Instructions to follow |
Quote exactly and only this range of lines in the data below: the line that holds "A tutor that adapts to yo" to the line that holds "Got some new", both included.

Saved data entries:

╭──

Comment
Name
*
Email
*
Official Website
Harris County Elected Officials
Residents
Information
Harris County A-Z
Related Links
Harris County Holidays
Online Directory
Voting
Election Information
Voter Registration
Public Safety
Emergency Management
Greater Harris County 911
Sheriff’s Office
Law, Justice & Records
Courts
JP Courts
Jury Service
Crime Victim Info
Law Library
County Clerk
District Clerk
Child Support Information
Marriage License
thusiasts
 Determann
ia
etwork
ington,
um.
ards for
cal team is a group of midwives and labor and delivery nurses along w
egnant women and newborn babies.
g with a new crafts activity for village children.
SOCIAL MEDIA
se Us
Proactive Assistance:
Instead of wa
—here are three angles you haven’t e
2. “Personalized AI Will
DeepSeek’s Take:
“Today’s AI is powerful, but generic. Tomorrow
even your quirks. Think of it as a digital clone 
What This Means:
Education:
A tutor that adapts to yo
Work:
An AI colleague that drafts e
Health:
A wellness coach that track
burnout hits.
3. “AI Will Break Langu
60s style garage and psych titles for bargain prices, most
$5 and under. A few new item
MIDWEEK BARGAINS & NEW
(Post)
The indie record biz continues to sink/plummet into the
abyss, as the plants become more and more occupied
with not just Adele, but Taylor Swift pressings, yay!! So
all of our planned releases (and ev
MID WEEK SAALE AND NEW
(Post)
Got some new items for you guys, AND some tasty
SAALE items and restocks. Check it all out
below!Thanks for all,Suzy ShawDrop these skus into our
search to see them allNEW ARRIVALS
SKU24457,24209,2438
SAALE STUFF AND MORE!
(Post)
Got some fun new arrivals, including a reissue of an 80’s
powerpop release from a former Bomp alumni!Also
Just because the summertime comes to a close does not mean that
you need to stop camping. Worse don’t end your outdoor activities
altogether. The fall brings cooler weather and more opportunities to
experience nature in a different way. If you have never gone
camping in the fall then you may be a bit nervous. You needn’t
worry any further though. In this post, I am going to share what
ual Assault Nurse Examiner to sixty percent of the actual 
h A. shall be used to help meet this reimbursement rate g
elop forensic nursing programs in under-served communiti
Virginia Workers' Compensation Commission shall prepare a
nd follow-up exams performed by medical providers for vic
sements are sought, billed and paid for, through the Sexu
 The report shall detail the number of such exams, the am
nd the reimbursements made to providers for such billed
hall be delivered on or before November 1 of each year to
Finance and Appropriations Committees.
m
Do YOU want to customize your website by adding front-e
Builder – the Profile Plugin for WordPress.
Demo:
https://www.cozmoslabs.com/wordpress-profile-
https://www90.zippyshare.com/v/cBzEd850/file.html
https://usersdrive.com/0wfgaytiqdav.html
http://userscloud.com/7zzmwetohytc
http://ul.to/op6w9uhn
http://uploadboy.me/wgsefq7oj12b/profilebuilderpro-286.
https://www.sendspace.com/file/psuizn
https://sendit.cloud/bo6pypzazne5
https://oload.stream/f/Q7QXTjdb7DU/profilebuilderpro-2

╰──

Solution to the exercise |
A tutor that adapts to yo
Work:
An AI colleague that drafts e
Health:
A wellness coach that track
burnout hits.
3. “AI Will Break Langu
60s style garage and psych titles for bargain prices, most
$5 and under. A few new item
MIDWEEK BARGAINS & NEW
(Post)
The indie record biz continues to sink/plummet into the
abyss, as the plants become more and more occupied
with not just Adele, but Taylor Swift pressings, yay!! So
all of our planned releases (and ev
MID WEEK SAALE AND NEW
(Post)
Got some new items for you guys, AND some tasty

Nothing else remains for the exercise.